→ **Problem**:
For this exercise, retype every record below exactly and keep the pictures out.
··· Data provided ···
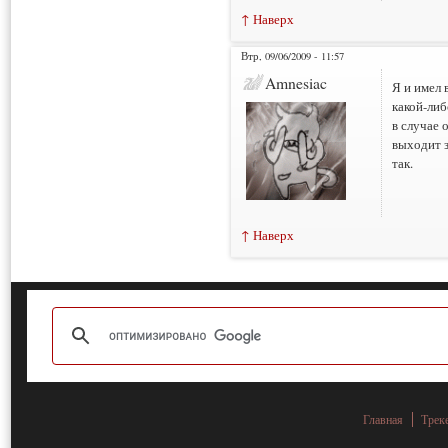
↑ Наверх
Втр, 09/06/2009 - 11:57
Amnesiac
Я и имел 
какой-либ
в случае 
выходит з
так.
↑ Наверх
Главная
Трек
···
→ **Written solution**:
↑ Наверх
Втр, 09/06/2009 - 11:57
Amnesiac
Я и имел 
какой-либ
в случае 
выходит з
так.
↑ Наверх
Главная
Трек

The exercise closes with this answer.